As California endures its ninth straight day of an official power emergency with no easy end in sight, things have come to this: The 35 million residents of the nation's most populous state and the world's seventh-largest economy are being urged to watch the Super Bowl in huddled groups to avoid rolling blackouts at the hours of peak demand.

The truth has dawned only gradually that California, the epicenter of the nation's booming high-tech economy, is subject to the episodic daily failure of a vital piece of its modern infrastructure that would not seem surprising in Bangladesh, but still feels mostly surreal here.

"It's not just an economic story," said Kevin Starr, the state librarian and author of a highly regarded series of histories of the California experience, who said that even the devastating San Francisco earthquake and fire of 1906 was not so daunting.

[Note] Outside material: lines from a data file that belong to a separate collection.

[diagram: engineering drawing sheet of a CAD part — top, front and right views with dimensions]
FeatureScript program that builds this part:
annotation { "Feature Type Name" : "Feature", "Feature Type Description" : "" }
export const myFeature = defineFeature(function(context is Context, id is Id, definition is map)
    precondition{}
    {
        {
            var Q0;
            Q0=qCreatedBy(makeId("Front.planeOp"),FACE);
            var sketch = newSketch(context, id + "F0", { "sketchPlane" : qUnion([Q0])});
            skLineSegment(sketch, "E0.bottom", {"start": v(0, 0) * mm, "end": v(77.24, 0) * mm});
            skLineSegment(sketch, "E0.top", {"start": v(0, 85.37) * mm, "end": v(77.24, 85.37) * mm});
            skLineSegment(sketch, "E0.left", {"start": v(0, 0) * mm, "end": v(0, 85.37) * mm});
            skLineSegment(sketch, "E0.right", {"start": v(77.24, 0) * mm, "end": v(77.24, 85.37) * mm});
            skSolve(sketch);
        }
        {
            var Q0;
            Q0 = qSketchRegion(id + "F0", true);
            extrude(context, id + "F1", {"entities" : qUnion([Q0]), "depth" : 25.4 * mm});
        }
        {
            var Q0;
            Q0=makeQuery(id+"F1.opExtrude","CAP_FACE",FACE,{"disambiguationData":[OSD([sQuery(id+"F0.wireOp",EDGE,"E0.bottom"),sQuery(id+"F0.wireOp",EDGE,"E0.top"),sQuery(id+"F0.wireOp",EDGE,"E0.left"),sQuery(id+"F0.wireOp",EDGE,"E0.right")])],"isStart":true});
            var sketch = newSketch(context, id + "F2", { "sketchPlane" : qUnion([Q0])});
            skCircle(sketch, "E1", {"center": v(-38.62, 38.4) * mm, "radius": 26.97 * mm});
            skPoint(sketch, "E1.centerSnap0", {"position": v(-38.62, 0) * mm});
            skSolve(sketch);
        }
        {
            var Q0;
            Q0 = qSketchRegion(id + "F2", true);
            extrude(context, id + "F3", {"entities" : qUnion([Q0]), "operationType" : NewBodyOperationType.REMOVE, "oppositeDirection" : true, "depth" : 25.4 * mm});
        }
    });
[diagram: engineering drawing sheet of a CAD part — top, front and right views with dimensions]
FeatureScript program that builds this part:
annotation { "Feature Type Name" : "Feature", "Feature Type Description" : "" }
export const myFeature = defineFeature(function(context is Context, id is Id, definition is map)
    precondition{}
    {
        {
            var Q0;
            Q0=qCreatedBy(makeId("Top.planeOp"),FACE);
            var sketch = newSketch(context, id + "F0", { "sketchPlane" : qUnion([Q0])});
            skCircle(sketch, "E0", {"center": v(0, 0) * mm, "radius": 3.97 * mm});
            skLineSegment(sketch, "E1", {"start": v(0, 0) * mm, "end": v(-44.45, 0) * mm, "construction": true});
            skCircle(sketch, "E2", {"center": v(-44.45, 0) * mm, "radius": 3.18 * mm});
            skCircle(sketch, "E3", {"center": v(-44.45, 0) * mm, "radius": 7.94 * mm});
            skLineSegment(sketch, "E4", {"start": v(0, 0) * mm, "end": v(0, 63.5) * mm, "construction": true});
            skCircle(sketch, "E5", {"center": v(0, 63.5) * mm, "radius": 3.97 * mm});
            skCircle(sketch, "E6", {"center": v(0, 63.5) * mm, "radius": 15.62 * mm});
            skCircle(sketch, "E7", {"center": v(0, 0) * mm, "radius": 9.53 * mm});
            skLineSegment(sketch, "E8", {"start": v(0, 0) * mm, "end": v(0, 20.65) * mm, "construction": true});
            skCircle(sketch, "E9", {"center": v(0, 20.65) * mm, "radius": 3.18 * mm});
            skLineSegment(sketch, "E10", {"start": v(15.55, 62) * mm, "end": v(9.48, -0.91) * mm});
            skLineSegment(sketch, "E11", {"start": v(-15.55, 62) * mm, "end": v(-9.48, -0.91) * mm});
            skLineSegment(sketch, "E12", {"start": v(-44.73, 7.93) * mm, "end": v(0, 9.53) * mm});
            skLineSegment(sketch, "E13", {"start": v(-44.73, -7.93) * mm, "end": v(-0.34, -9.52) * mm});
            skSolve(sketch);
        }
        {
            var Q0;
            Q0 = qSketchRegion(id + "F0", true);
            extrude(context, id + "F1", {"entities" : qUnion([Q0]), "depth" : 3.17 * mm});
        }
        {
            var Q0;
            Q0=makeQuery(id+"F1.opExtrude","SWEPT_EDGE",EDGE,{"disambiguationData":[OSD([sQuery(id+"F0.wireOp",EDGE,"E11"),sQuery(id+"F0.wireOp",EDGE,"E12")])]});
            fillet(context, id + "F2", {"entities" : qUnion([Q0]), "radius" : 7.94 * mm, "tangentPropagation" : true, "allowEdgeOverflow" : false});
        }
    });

"It's a cultural and imaginative story. Once again, Californians have to be alerted to the fact that they have to earn California, that it doesn't come for free. Massachusetts knows that. New York knows that. Any place where it snows knows that. Californians have to learn that again and again."

This was not supposed to be the time for that lesson. A decade after a brutal recession and a series of natural disasters that felt like biblical plagues, California has been on a roll, with a $5 billion surplus in state coffers, record low unemployment, resurgent optimism and predictions of phenomenal growth. The state's economy grew at 6 percent last year and pronouncements that the California Dream was dead gave way to warnings that the challenge of the new century would be managing plenty.

In fact, it is growth, at least in part, that has fueled the crisis. Demand for electricity outpaced an outmoded generation of power plants, while a botched experiment with partial price deregulation and longstanding environmental opposition combined to create disincentives to build new ones or create cheaper wholesale prices through competition. Instead, wholesale electricity prices have spiraled out of control, pushing the state's two major private utilities, which have been barred from raising retail rates, to the brink of bankruptcy. "You have a first world economy that's suddenly been plunged into a third world economic environment," said Jack Kyser, chief economist of the Los Angeles County Economic Development Corp. "There were some early warning signs, but we were probably too busy reading our own press clippings to pay attention."